Empfehlungen für die Verkaufsabwicklung des Gutes in Oberroßla; Finanz- und Hypothekenangelegenheiten mit Erwähnung von E. M. Slevoigt, D. E. Lehne, J. M. Hoffmann, F. H. G. Osann und F. B. S. von Herda. - C. A. Thon habe nunmehr wirkliche Anträge zur Berufung nach Weimar in das Geheime Konsilium erhalten. V. und J. C. Schmidt seien sehr zufrieden darüber. Denn jener Mann leistet alles, was erwartet werden kann [...]. Hoffnung, daß die Ankündigung einer Probezeit Thons Gemütszustand nicht schade (vgl.

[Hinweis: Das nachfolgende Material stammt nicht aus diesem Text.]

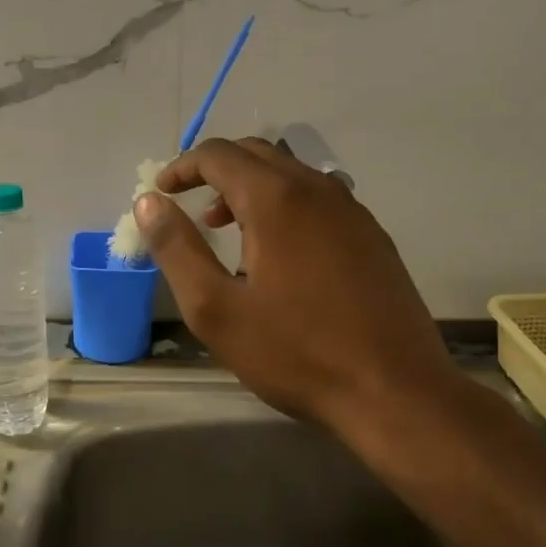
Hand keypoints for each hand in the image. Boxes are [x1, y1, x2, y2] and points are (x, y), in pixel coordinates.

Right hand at [137, 138, 458, 432]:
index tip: (161, 192)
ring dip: (250, 187)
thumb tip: (148, 203)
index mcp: (276, 199)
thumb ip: (177, 249)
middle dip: (215, 171)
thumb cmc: (297, 353)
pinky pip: (317, 197)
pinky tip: (279, 251)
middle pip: (256, 153)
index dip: (182, 167)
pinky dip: (284, 204)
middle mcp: (317, 189)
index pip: (219, 155)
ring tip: (228, 229)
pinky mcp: (372, 235)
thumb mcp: (216, 310)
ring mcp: (352, 210)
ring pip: (290, 173)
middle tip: (190, 207)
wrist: (397, 392)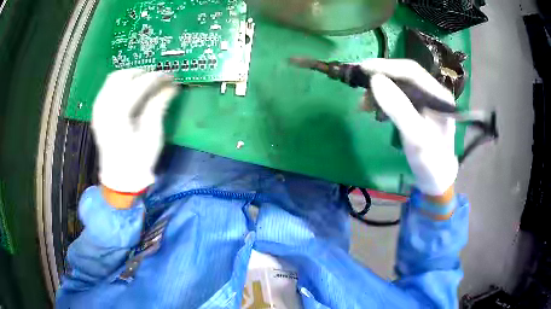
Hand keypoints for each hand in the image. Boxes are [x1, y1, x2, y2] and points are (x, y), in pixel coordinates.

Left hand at [92, 69, 177, 198]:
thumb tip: (171, 87)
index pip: (138, 86)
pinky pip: (107, 87)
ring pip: (113, 79)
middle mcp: (104, 108)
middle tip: (158, 77)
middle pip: (122, 76)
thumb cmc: (137, 160)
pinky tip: (130, 89)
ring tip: (145, 80)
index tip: (170, 76)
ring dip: (130, 75)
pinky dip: (120, 83)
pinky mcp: (97, 112)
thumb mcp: (152, 136)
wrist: (119, 178)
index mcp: (118, 116)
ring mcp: (98, 109)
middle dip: (142, 73)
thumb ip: (158, 107)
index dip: (156, 77)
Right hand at [360, 59, 457, 199]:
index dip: (387, 66)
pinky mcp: (418, 109)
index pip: (412, 71)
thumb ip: (398, 108)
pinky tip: (374, 108)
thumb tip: (375, 80)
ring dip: (380, 90)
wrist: (436, 179)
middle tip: (360, 86)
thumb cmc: (430, 161)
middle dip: (381, 78)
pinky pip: (399, 96)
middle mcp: (434, 93)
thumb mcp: (415, 137)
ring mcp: (426, 100)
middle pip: (405, 75)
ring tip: (364, 104)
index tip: (363, 68)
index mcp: (439, 96)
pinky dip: (384, 99)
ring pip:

RA 3, Nr. 247). - G. möge auf die Wiederbesetzung des orientalischen Lehrstuhls einige Gedanken richten. J. J. Griesbach sei für seinen Schüler J. C. W. Augusti; er glaube, daß F. Wilken in Göttingen zu jung sei (vgl. G. an G. F. C. Sartorius, 1802 Juni Mitte, WA IV 16, Nr. 4543). Aber haben wir nicht in Jena den jungen Lehrern das Beste zu danken? - Über die nach V.s Meinung unangemessenen Forderungen von H. Gentz in Wohnungsangelegenheiten.